(Plotted data images)
________

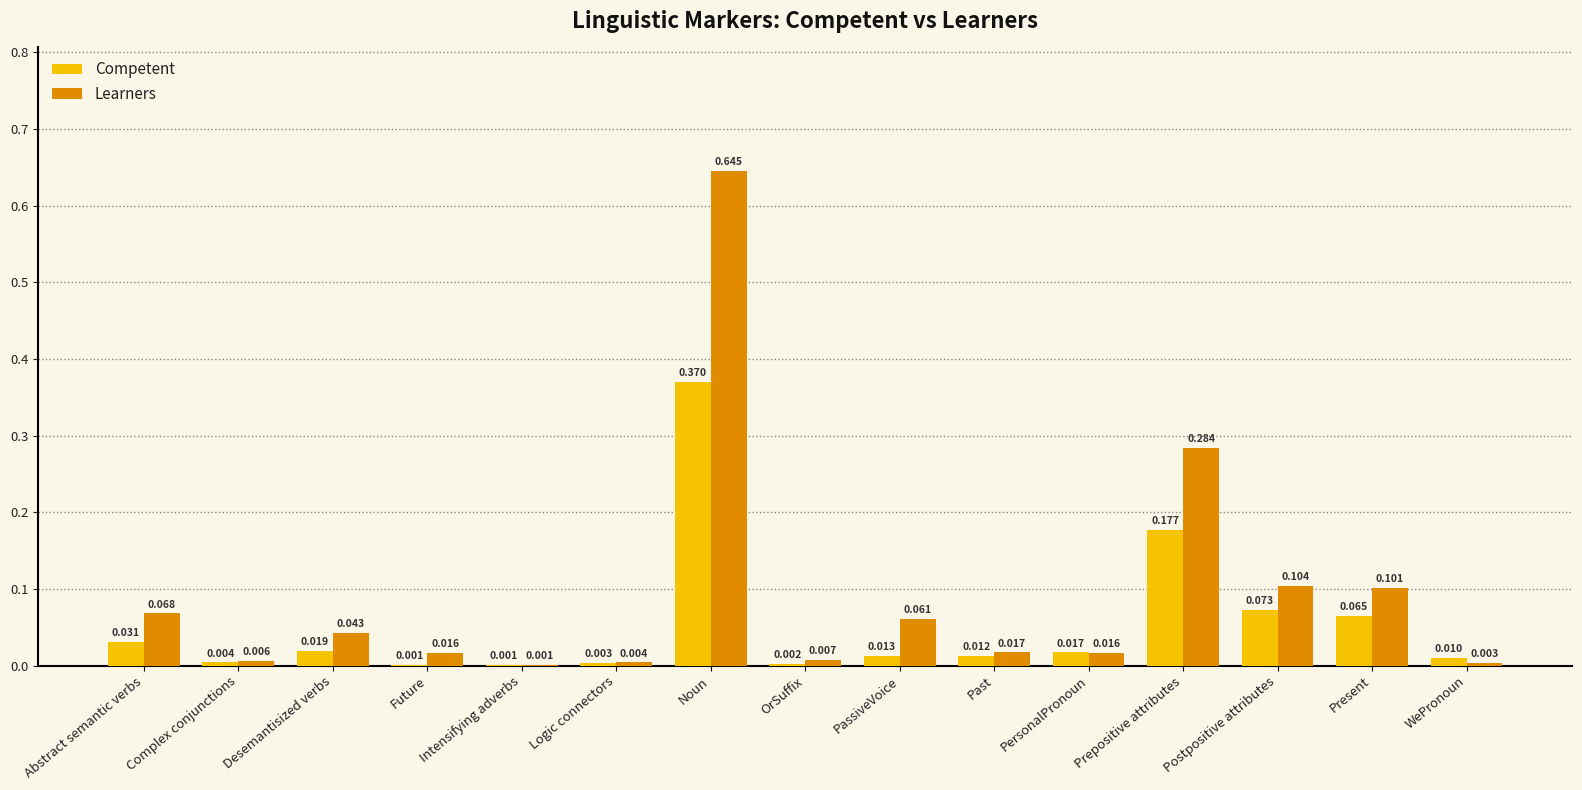

Is the value of Learners at PassiveVoice greater than the value of Competent at Complex conjunctions?

Yes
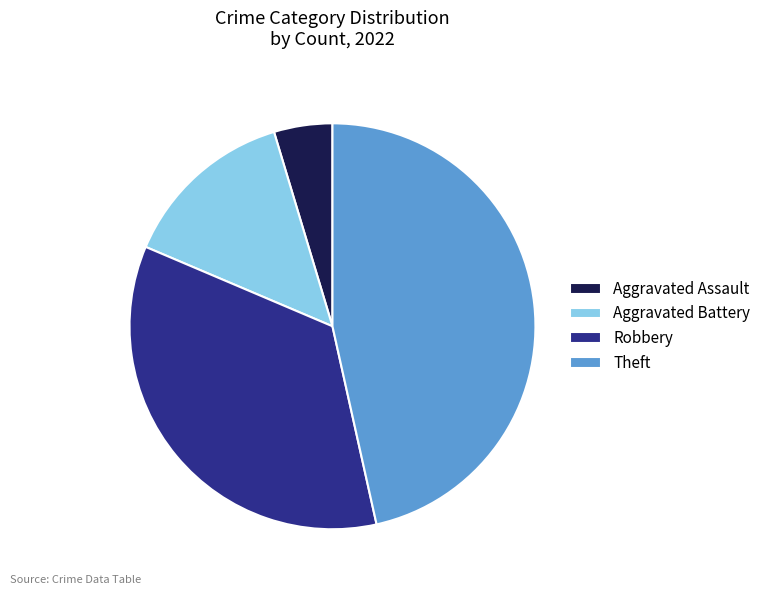

What is the ratio of the value at Theft to the value at Aggravated Battery?

3.3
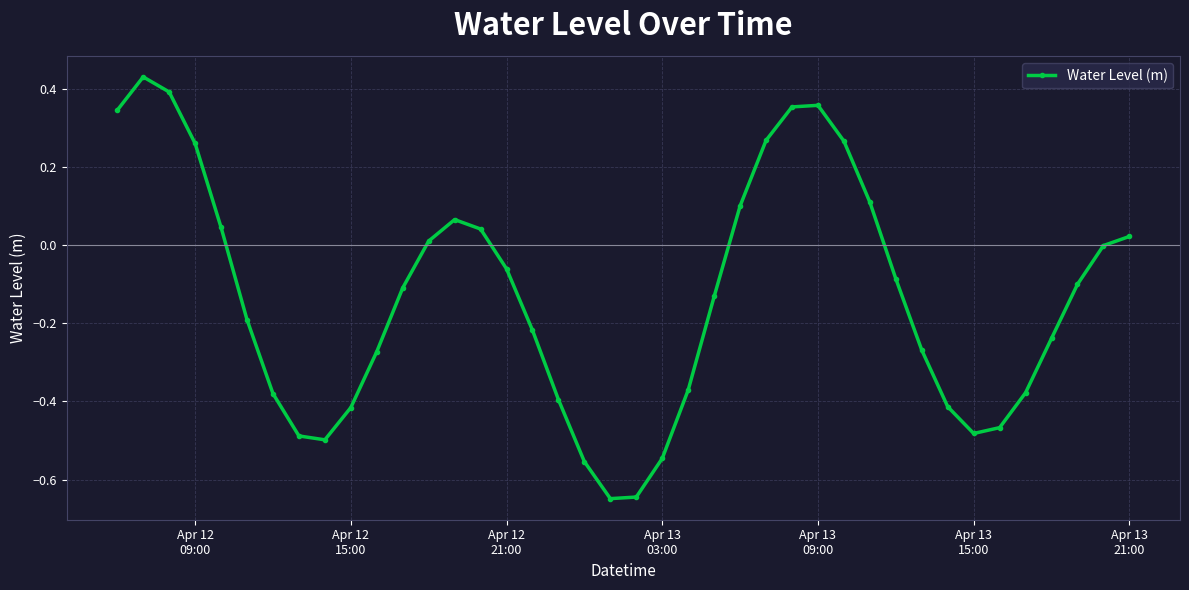

Count the number of data series in this chart.

1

________

_WHAT IS NEEDED_:
Rewrite the items with every "value" swapped for "amount", keeping everything else the same, and omit the pictures.

_FINISHED EXERCISE_:
Is the amount of Learners at PassiveVoice greater than the amount of Competent at Complex conjunctions?

Yes

What is the ratio of the amount at Theft to the amount at Aggravated Battery?

3.3

Count the number of data series in this chart.

1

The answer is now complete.